Гардемарин в юбке - стр. 24
– Разве это возраст для мужчины? Наоборот, самый расцвет.
– Вот пусть и расцветает, а я рожать буду. Думаю троих-четверых будет достаточно, – ехидничала Юля.
Света и Вероника стояли молча, наблюдая эту сцену со стороны.
– Юлия, думаю, ты не совсем понимаешь, о чем я хочу тебе сказать. Вам с Вадимом нужно приглядеться друг к другу, ведь вы совершенно из разных слоев общества.
– Вы хотите сказать, что я рылом не вышла, чтобы быть достойной женой для Вадима?

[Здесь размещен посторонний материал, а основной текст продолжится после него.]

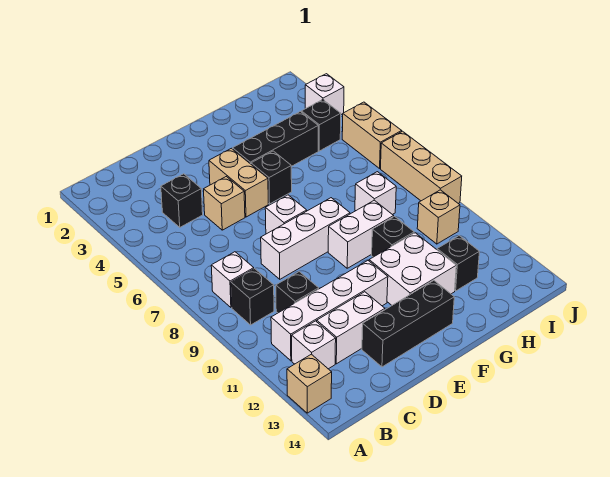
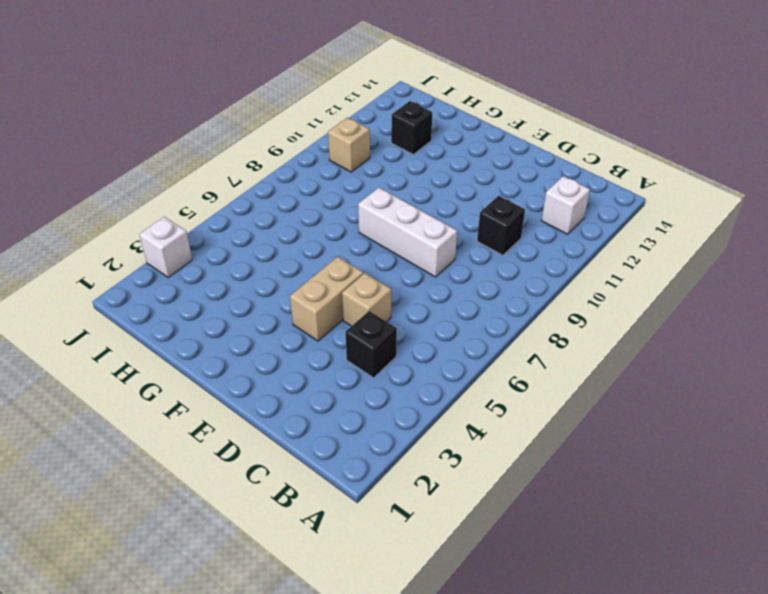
none -> tan 1x1 brick [287,354,332,413]
none -> white 1x1 brick [211,252,254,307]
none -> black 1x1 brick [231,269,274,325]

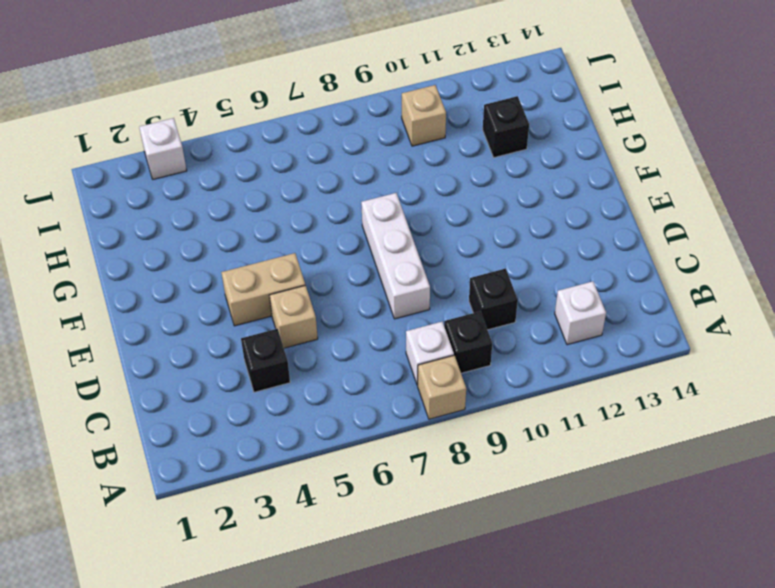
tan 1x1 brick [418,356,466,419] -> tan 1x1 brick moved to [287,354,332,413]
none -> white 1x4 brick [271,261,388,361]
none -> white 1x2 brick [317,292,385,364]
none -> black 1x3 brick [362,280,454,367]

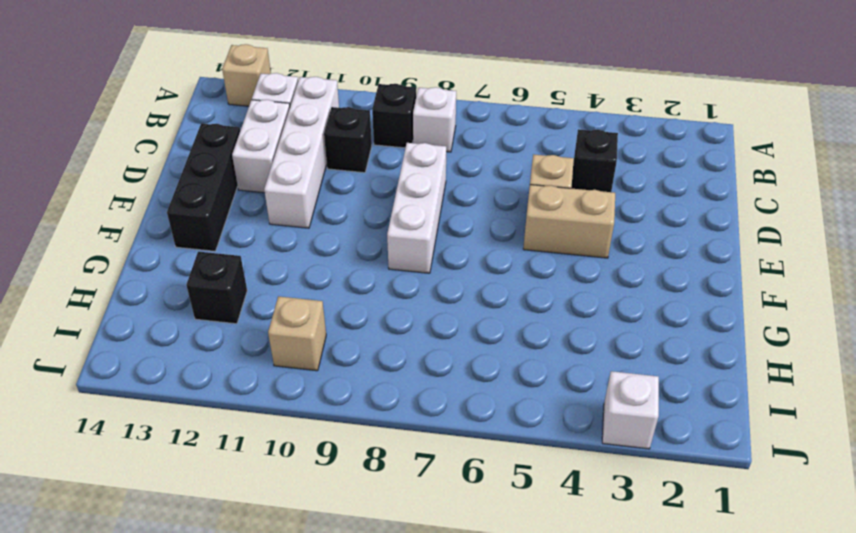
none -> white 1x1 brick [265,195,307,234]
none -> black 1x3 brick [233,112,318,166]
none -> black 1x1 brick [251,151,292,204]

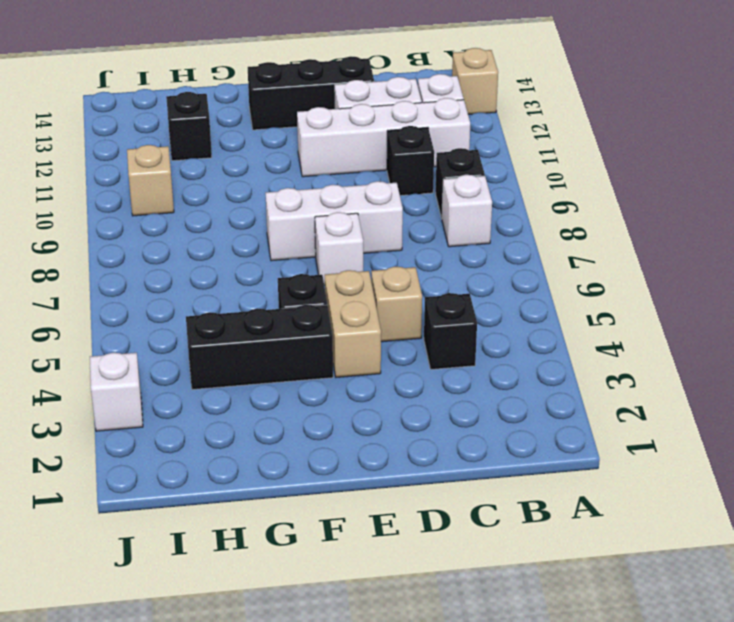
none -> white 1x2 brick [328,200,394,268]
none -> white 2x2 brick [369,233,456,305]
none -> black 1x1 brick [372,216,414,257]

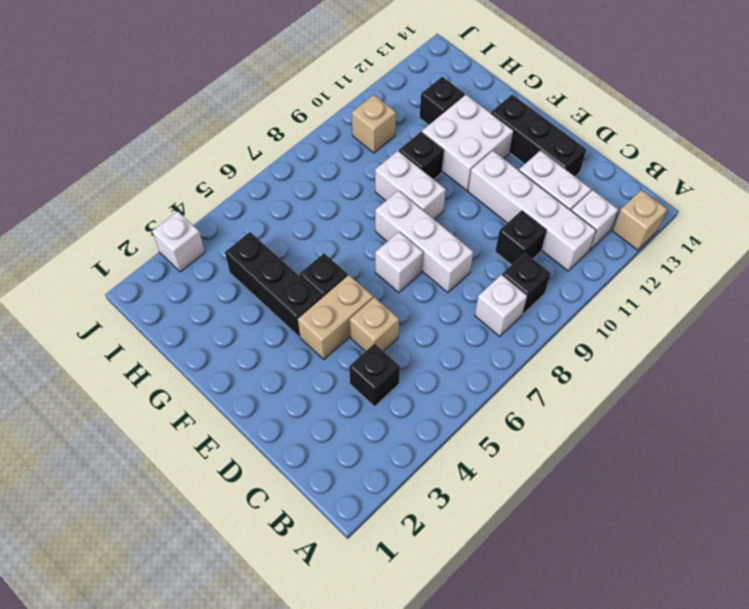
none -> white 1x1 brick [355,172,396,215]
none -> black 1x1 brick [302,100,341,151]
none -> tan 1x2 brick [342,102,402,168]

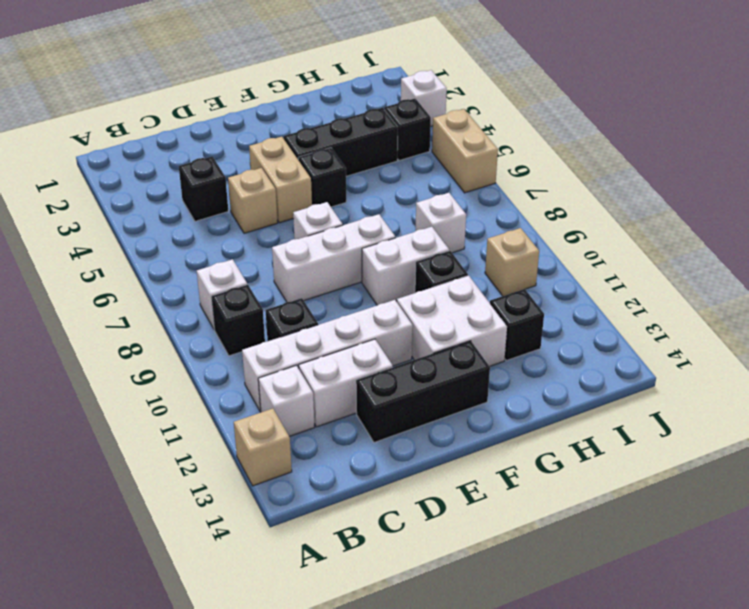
none -> tan 1x3 brick [381,131,462,204]

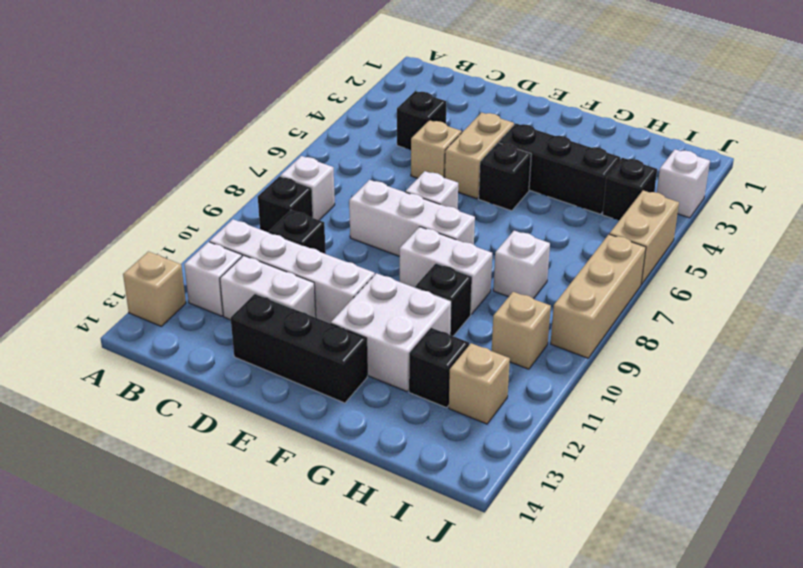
tan 1x1 brick [449,343,510,424] -> none

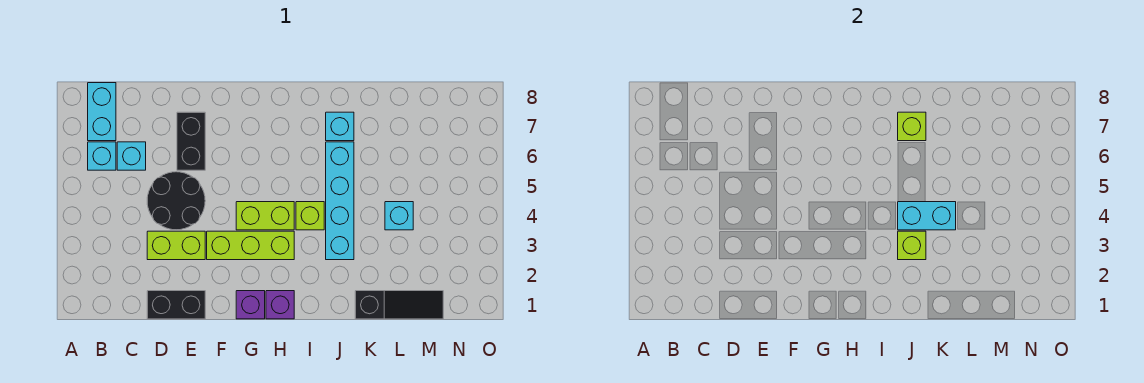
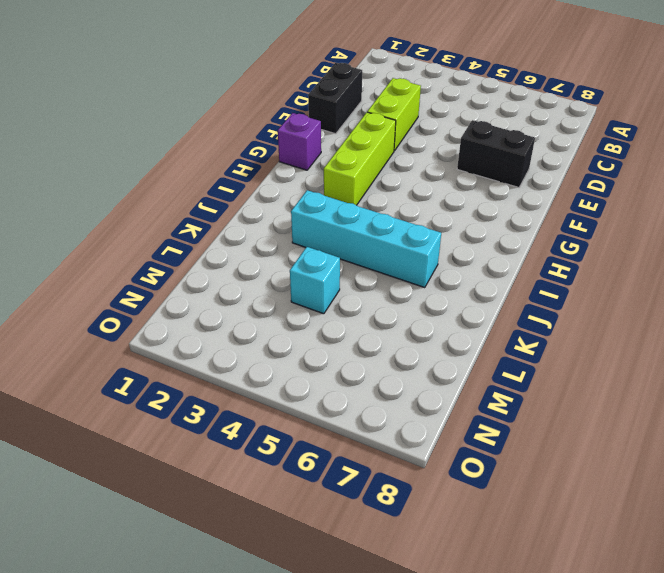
none -> cyan 1x1 brick [88,142,116,170]
none -> cyan 1x2 brick [88,83,116,141]
none -> cyan 1x1 brick [117,142,146,170]

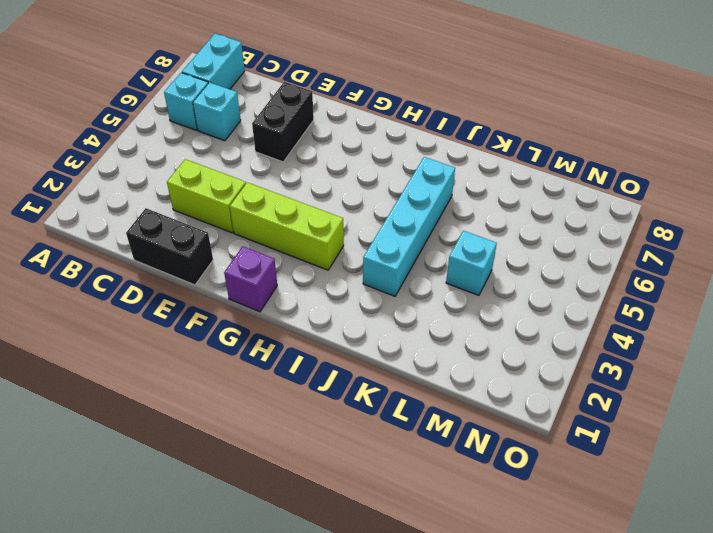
none -> black 2x2 round brick [147,172,205,230]
none -> lime 1x2 brick [236,202,294,230]
none -> purple 1x1 brick [266,291,294,319]

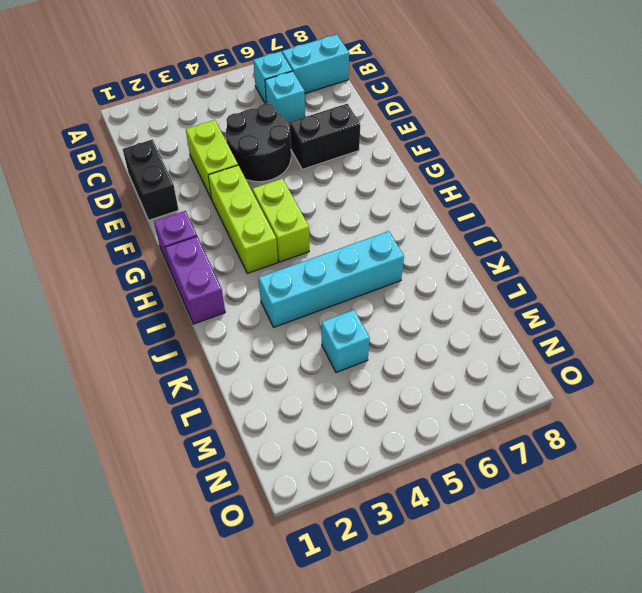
purple 1x2 brick [165,236,225,324] -> purple 1x1 brick [266,291,294,319]
none -> lime 1x1 brick [296,202,324,230]
none -> cyan 1x1 brick [326,112,354,141]
none -> black 1x3 slope [355,291,443,319]

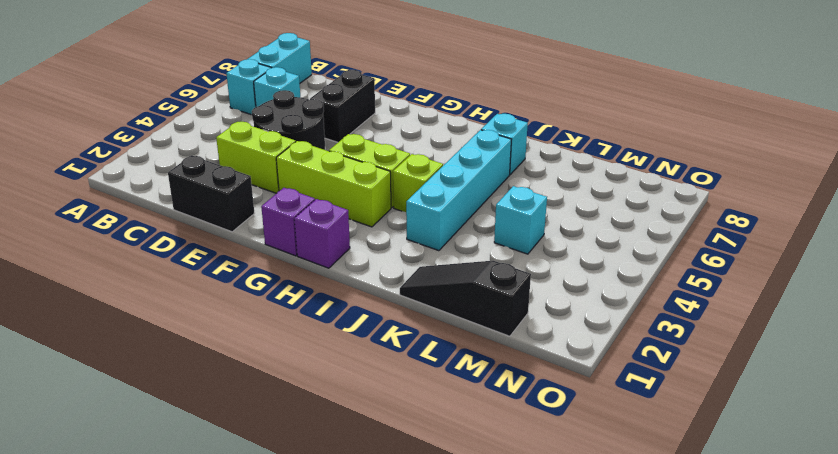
black 1x3 slope [400,261,531,336] -> black 1x3 slope turned to [355,291,443,319]
none -> lime 1x1 brick [898,231,926,260]
none -> cyan 1x2 brick [898,202,956,230]
none -> lime 1x1 brick [898,112,926,141]

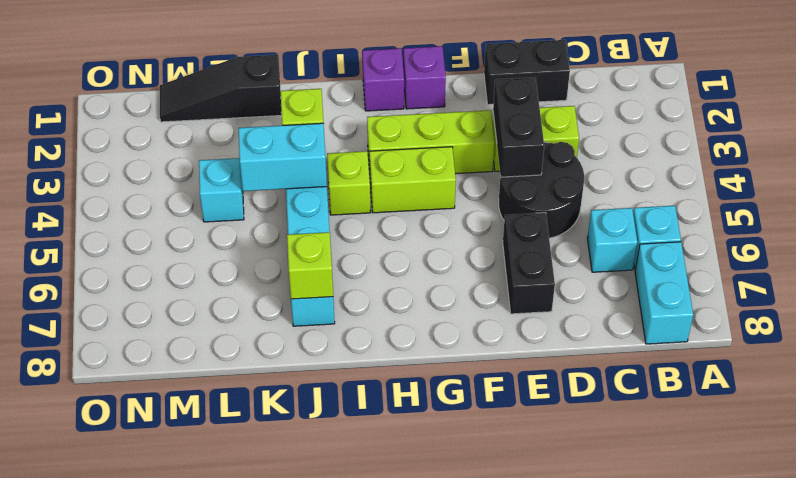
black 1x2 brick [493,77,544,177] -> none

– При чем здесь то, о чем ты говоришь?
– Это вы про рыло начали, – не унималась Юлька.
Роза Ефимовна гордо подняла голову и, повернувшись к девушкам спиной, уплыла грациозной походкой в глубь гостиной, демонстрируя свое пренебрежение.
– Ну, Юлька, ты, оказывается, попала в семью гремучих змей? – удивленно произнесла Светлана.
– Вадим совсем не такой, он не похож на свою мать. А она только недавно зубки начала показывать, когда про завещание узнала. Они же хотели Вадима на дочери банкира женить, а он ни в какую: женюсь, говорит, только по любви. Вон, кстати, тот банкир стоит, в белом смокинге, а рядом его жена и дочка – чистая Квазимода. Бриллиантами обвешалась, как новогодняя елка, да толку-то? Представляю, если бы Вадим женился на ней, ужас! Мать этой девушки – приятельница моей свекрови, они эту идею насчет женитьбы давно вынашивали, а тут такой облом в виде Юльки Фоминой. Вот теперь и дымятся от злости. Мы когда с Вадимом поженились, Роза Ефимовна прямо сама доброта была. Такая приветливая, такая сладенькая, она побаивается Вадима, а как про завещание узнала, все, как подменили.
– Я тебя, между прочим, предупреждала, что так и будет, – сказала Вероника.
– Да знаю, не маленькая. Я Вадиму уже все уши прожужжала, а он смеется и говорит:
– Мать я и так обеспечу, а братец пусть свое заднее место приподнимет и поработает, а то вообразил себя писателем и слюнявит уже десять лет одну страницу. Эллочка тоже считает себя женой гения. Так и живут, ни о чем не думая и на мои деньги. Не люблю бездельников. Братец не захотел работать с нашим отцом, когда тот решил нас приобщить к делу, а теперь обижается, что все моим стало после его смерти. Посмотрел бы я, как они крутились, если бы я тоже тогда махнул на все рукой и не захотел вкалывать, как проклятый. Отец все только начинал, а уж раскручивать мне пришлось. Все это богатство я заработал своим горбом. Начал в хорошее время, а продолжил в нужном месте. Для нормальных людей мне ничего не жалко, а вот когда нагло пользуются, меня это бесит. Терплю только ради матери, любит она этого, как она про него говорит, – «одаренного мальчика». Вроде братья мы родные, но совсем разные: я не могу без дела сидеть, а он все сделает, лишь бы отвертеться от работы.